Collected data
Segment Open
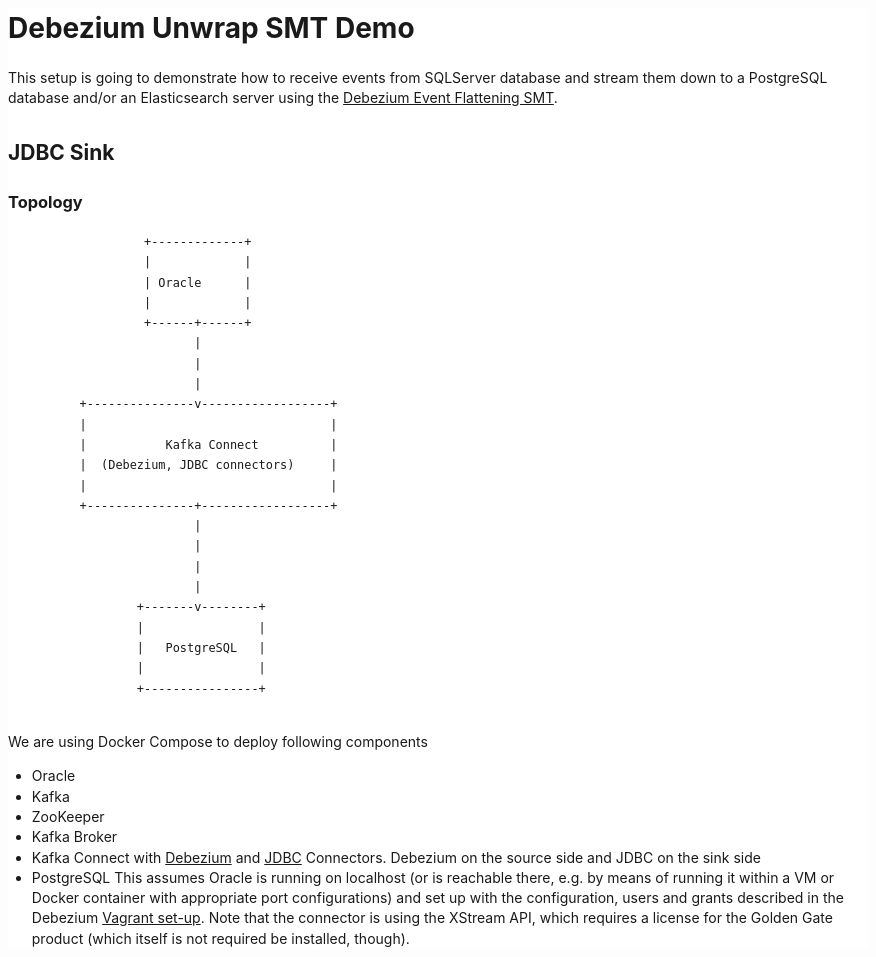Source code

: # Debezium Unwrap SMT Demo

This setup is going to demonstrate how to receive events from SQLServer database and stream them down to a PostgreSQL database and/or an Elasticsearch server using the [Debezium Event Flattening SMT](http://debezium.io/docs/configuration/event-flattening/).


## JDBC Sink

### Topology

```
                   +-------------+
                   |             |
                   | Oracle      |
                   |             |
                   +------+------+
                          |
                          |
                          |
          +---------------v------------------+
          |                                  |
          |           Kafka Connect          |
          |  (Debezium, JDBC connectors)     |
          |                                  |
          +---------------+------------------+
                          |
                          |
                          |
                          |
                  +-------v--------+
                  |                |
                  |   PostgreSQL   |
                  |                |
                  +----------------+


```
We are using Docker Compose to deploy following components
 * Oracle
 * Kafka
 * ZooKeeper
 * Kafka Broker
 * Kafka Connect with [Debezium](http://debezium.io/) and  [JDBC](https://github.com/confluentinc/kafka-connect-jdbc) Connectors. Debezium on the source side and JDBC on the sink side
* PostgreSQL
This assumes Oracle is running on localhost
(or is reachable there, e.g. by means of running it within a VM or Docker container with appropriate port configurations)
and set up with the configuration, users and grants described in the Debezium [Vagrant set-up](https://github.com/srinivma1/oracle-vagrant-box).
Note that the connector is using the XStream API, which requires a license for the Golden Gate product
(which itself is not required be installed, though).
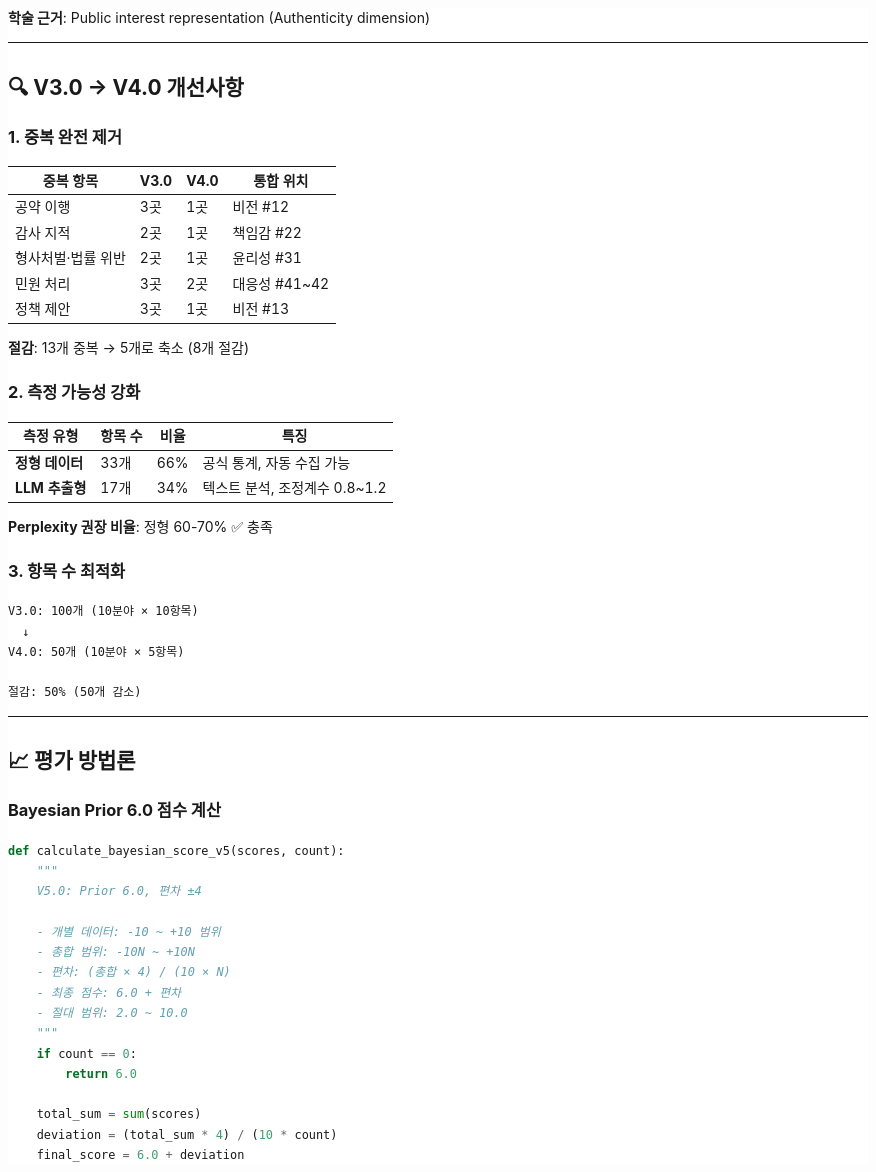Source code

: **학술 근거**: Public interest representation (Authenticity dimension)

---

## 🔍 V3.0 → V4.0 개선사항

### 1. 중복 완전 제거

| 중복 항목 | V3.0 | V4.0 | 통합 위치 |
|-----------|------|------|-----------|
| 공약 이행 | 3곳 | 1곳 | 비전 #12 |
| 감사 지적 | 2곳 | 1곳 | 책임감 #22 |
| 형사처벌·법률 위반 | 2곳 | 1곳 | 윤리성 #31 |
| 민원 처리 | 3곳 | 2곳 | 대응성 #41~42 |
| 정책 제안 | 3곳 | 1곳 | 비전 #13 |

**절감**: 13개 중복 → 5개로 축소 (8개 절감)

### 2. 측정 가능성 강화

| 측정 유형 | 항목 수 | 비율 | 특징 |
|-----------|---------|------|------|
| **정형 데이터** | 33개 | 66% | 공식 통계, 자동 수집 가능 |
| **LLM 추출형** | 17개 | 34% | 텍스트 분석, 조정계수 0.8~1.2 |

**Perplexity 권장 비율**: 정형 60-70% ✅ 충족

### 3. 항목 수 최적화

```
V3.0: 100개 (10분야 × 10항목)
  ↓
V4.0: 50개 (10분야 × 5항목)

절감: 50% (50개 감소)
```

---

## 📈 평가 방법론

### Bayesian Prior 6.0 점수 계산

```python
def calculate_bayesian_score_v5(scores, count):
    """
    V5.0: Prior 6.0, 편차 ±4

    - 개별 데이터: -10 ~ +10 범위
    - 총합 범위: -10N ~ +10N
    - 편차: (총합 × 4) / (10 × N)
    - 최종 점수: 6.0 + 편차
    - 절대 범위: 2.0 ~ 10.0
    """
    if count == 0:
        return 6.0

    total_sum = sum(scores)
    deviation = (total_sum * 4) / (10 * count)
    final_score = 6.0 + deviation
```
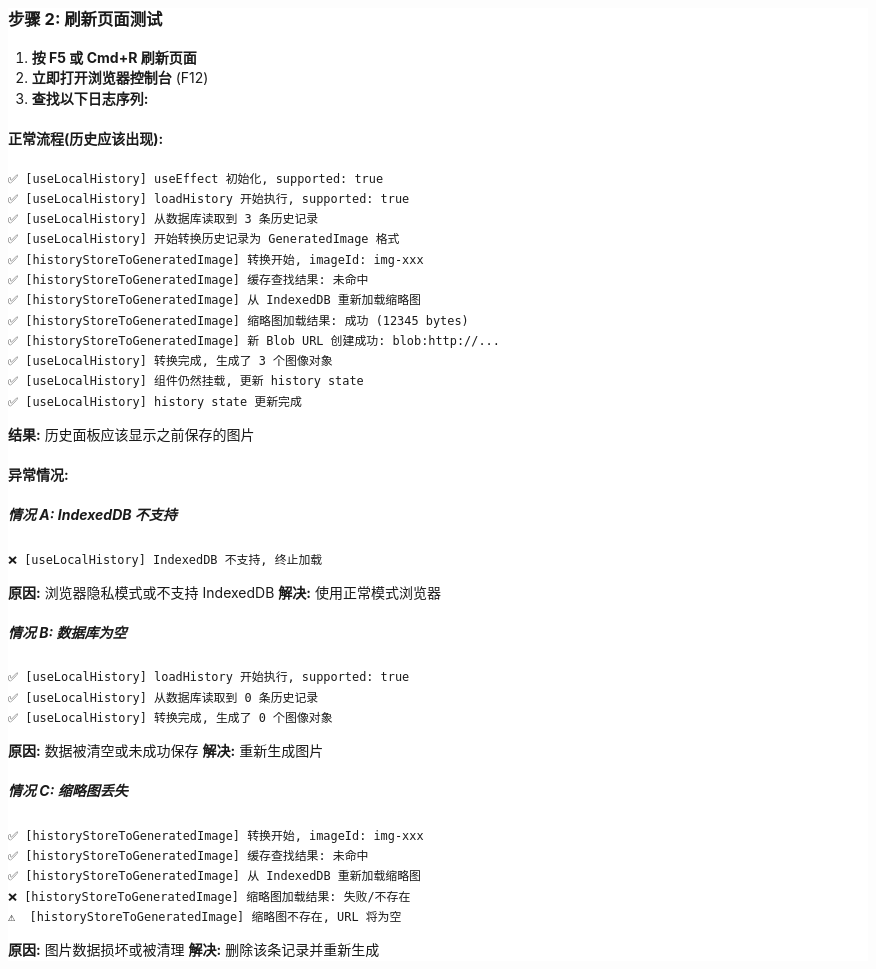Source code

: ### 步骤 2: 刷新页面测试

1. **按 F5 或 Cmd+R 刷新页面**
2. **立即打开浏览器控制台** (F12)
3. **查找以下日志序列:**

#### 正常流程(历史应该出现):

```
✅ [useLocalHistory] useEffect 初始化, supported: true
✅ [useLocalHistory] loadHistory 开始执行, supported: true
✅ [useLocalHistory] 从数据库读取到 3 条历史记录
✅ [useLocalHistory] 开始转换历史记录为 GeneratedImage 格式
✅ [historyStoreToGeneratedImage] 转换开始, imageId: img-xxx
✅ [historyStoreToGeneratedImage] 缓存查找结果: 未命中
✅ [historyStoreToGeneratedImage] 从 IndexedDB 重新加载缩略图
✅ [historyStoreToGeneratedImage] 缩略图加载结果: 成功 (12345 bytes)
✅ [historyStoreToGeneratedImage] 新 Blob URL 创建成功: blob:http://...
✅ [useLocalHistory] 转换完成, 生成了 3 个图像对象
✅ [useLocalHistory] 组件仍然挂载, 更新 history state
✅ [useLocalHistory] history state 更新完成
```

**结果:** 历史面板应该显示之前保存的图片

#### 异常情况:

##### 情况 A: IndexedDB 不支持
```
❌ [useLocalHistory] IndexedDB 不支持, 终止加载
```
**原因:** 浏览器隐私模式或不支持 IndexedDB
**解决:** 使用正常模式浏览器

##### 情况 B: 数据库为空
```
✅ [useLocalHistory] loadHistory 开始执行, supported: true
✅ [useLocalHistory] 从数据库读取到 0 条历史记录
✅ [useLocalHistory] 转换完成, 生成了 0 个图像对象
```
**原因:** 数据被清空或未成功保存
**解决:** 重新生成图片

##### 情况 C: 缩略图丢失
```
✅ [historyStoreToGeneratedImage] 转换开始, imageId: img-xxx
✅ [historyStoreToGeneratedImage] 缓存查找结果: 未命中
✅ [historyStoreToGeneratedImage] 从 IndexedDB 重新加载缩略图
❌ [historyStoreToGeneratedImage] 缩略图加载结果: 失败/不存在
⚠️  [historyStoreToGeneratedImage] 缩略图不存在, URL 将为空
```
**原因:** 图片数据损坏或被清理
**解决:** 删除该条记录并重新生成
Segment Closed
Out of the records above, pull each line containing the word "JDBC".

## JDBC Sink
          |  (Debezium, JDBC connectors)     |
 * Kafka Connect with [Debezium](http://debezium.io/) and  [JDBC](https://github.com/confluentinc/kafka-connect-jdbc) Connectors. Debezium on the source side and JDBC on the sink side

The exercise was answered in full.